In the Organizing Knowledge section of Ontario Extend‘s Teacher for Learning Module, we’re invited to try using Cornell Notes as an alternate way to take notes. I’d never used this method, so I decided to give it a whirl.
These days, it seems easiest to just start out with a YouTube video, so I took advantage of this freely available resource to find out the basics of the Cornell System. After watching Jennifer Desrocher’s How to take Cornell Notes, I felt like I was armed with the knowledge I needed to try it out.
Now I just needed a topic. The Activity Bank entry suggested perhaps taking notes on a conference keynote or a video. Great idea! Back to YouTube. I’d been intrigued by the Tweets being exchanged in regards to Open Educational Resources and the OER Commons so I looked for a video that would fit with that theme. I came across a TED Talk: Knowledge Belongs to Everyone: David Ernst at TEDxKyoto 2012 and thought it gave a great (now historical) perspective on Open Textbooks.

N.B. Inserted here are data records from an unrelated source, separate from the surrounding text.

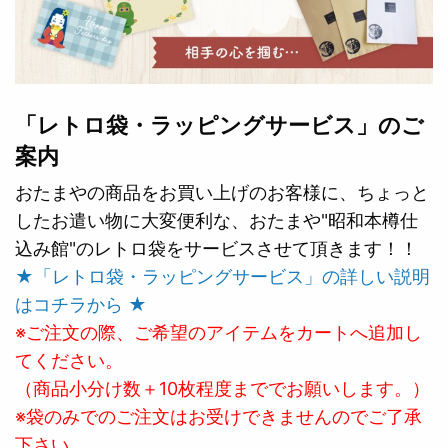
「レトロ袋・ラッピングサービス」のご
案内
おたまやの商品をお買い上げのお客様に、ちょっと
したお遣い物に大変便利な、おたまや"昭和本樽仕
込み館"のレトロ袋をサービスさせて頂きます！！
★「レトロ袋・ラッピングサービス」の詳しい説明
はコチラから ★
※ご注文の際、ご希望のアイテムをカートへ追加し
てください。
（商品小分け数＋10枚程度まででお願いします。）
※袋のみでのご注文はお受けできませんのでご了承
下さい。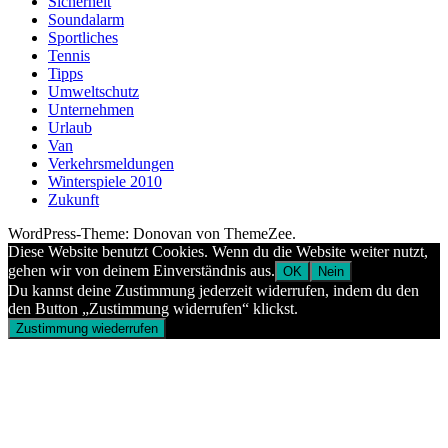
Sicherheit
Soundalarm
Sportliches
Tennis
Tipps
Umweltschutz
Unternehmen
Urlaub
Van
Verkehrsmeldungen
Winterspiele 2010
Zukunft
WordPress-Theme: Donovan von ThemeZee.
Diese Website benutzt Cookies. Wenn du die Website weiter nutzt,
gehen wir von deinem Einverständnis aus.
OK
Nein
Du kannst deine Zustimmung jederzeit widerrufen, indem du den
den Button „Zustimmung widerrufen“ klickst.
Zustimmung wiederrufen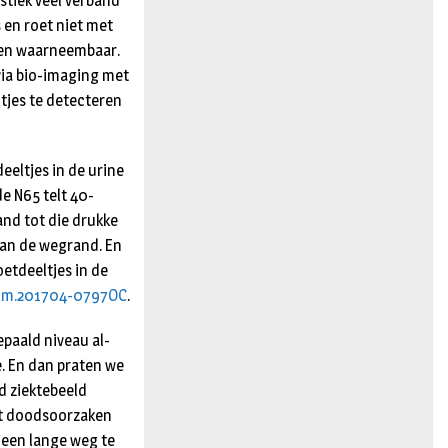
stiek veel verband
s en roet niet met
pen waarneem­baar.
via bio-imaging met
tjes te detec­teren
eeltjes in de urine
e N65 telt 40-
and tot die drukke
van de wegrand. En
oetdeeltjes in de
rccm.201704-0797OC
.
bepaald niveau al­
e. En dan praten we
ld ziektebeeld
at doods­oorzaken
 een lange weg te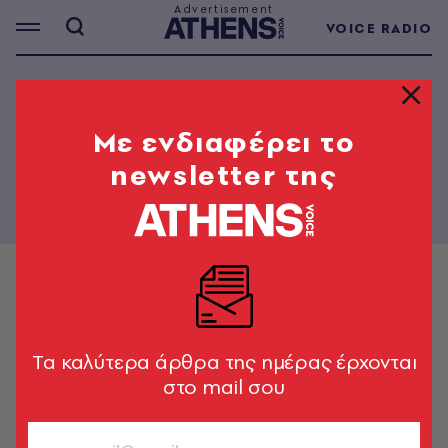
VOICE RADIO
THE PAPER - 1006
Mε ενδιαφέρει το
newsletter της
Tα καλύτερα άρθρα της ημέρας έρχονται
στο mail σου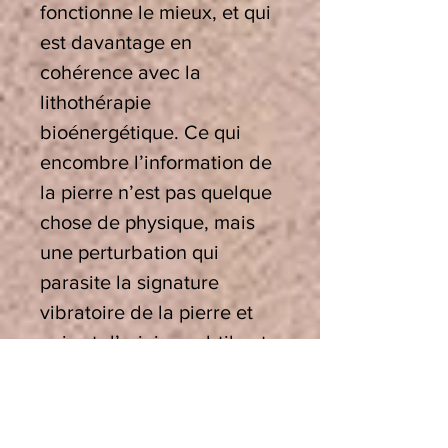
fonctionne le mieux, et qui
est davantage en
cohérence avec la
lithothérapie
bioénergétique. Ce qui
encombre l’information de
la pierre n’est pas quelque
chose de physique, mais
une perturbation qui
parasite la signature
vibratoire de la pierre et
qui est d’origine subtile et
énergétique. Il est donc
logique d’utiliser des
méthodes énergétiques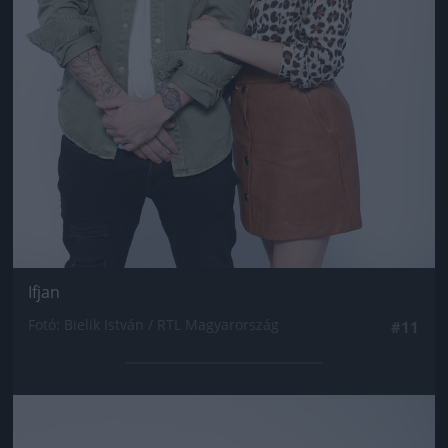
Ifjan
Fotó: Bielik István / RTL Magyarország
#11
Jön még kép!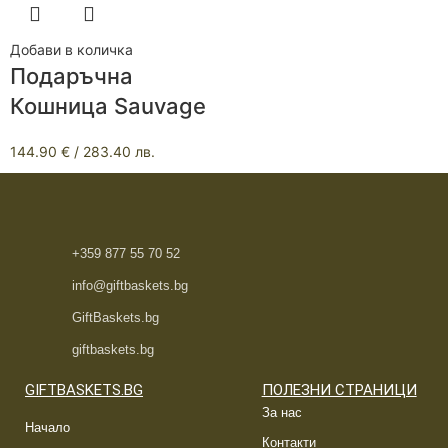
Добави в количка
Подаръчна
Кошница Sauvage
144.90
€
/ 283.40 лв.
+359 877 55 70 52
info@giftbaskets.bg
GiftBaskets.bg
giftbaskets.bg
GIFTBASKETS.BG
ПОЛЕЗНИ СТРАНИЦИ
За нас
Начало
Контакти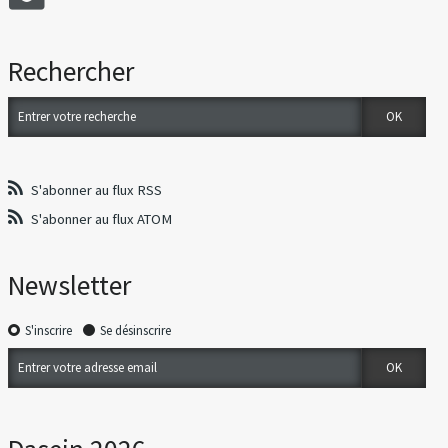
Rechercher
S'abonner au flux RSS
S'abonner au flux ATOM
Newsletter
S'inscrire
Se désinscrire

My thoughts on using Cornell Notes:
- The essential question and summary made me put my arms around the topic as a whole.
- I like that it encouraged spacing out of the material, rather than dense blocks of notes I often take.
- The format allowed use of colours and graphics which are very appealing to me. (I’m a big fan of mind maps for certain types of notes).
- The left-hand column would be a big plus during studying. You could scan down the column and quickly identify areas you were confident with and those where you needed to go and read the notes on the right.
- It worked great for a short video. Not sure how it would be for longer materials. That said, I tend to get caught up in the creative part which slows me down.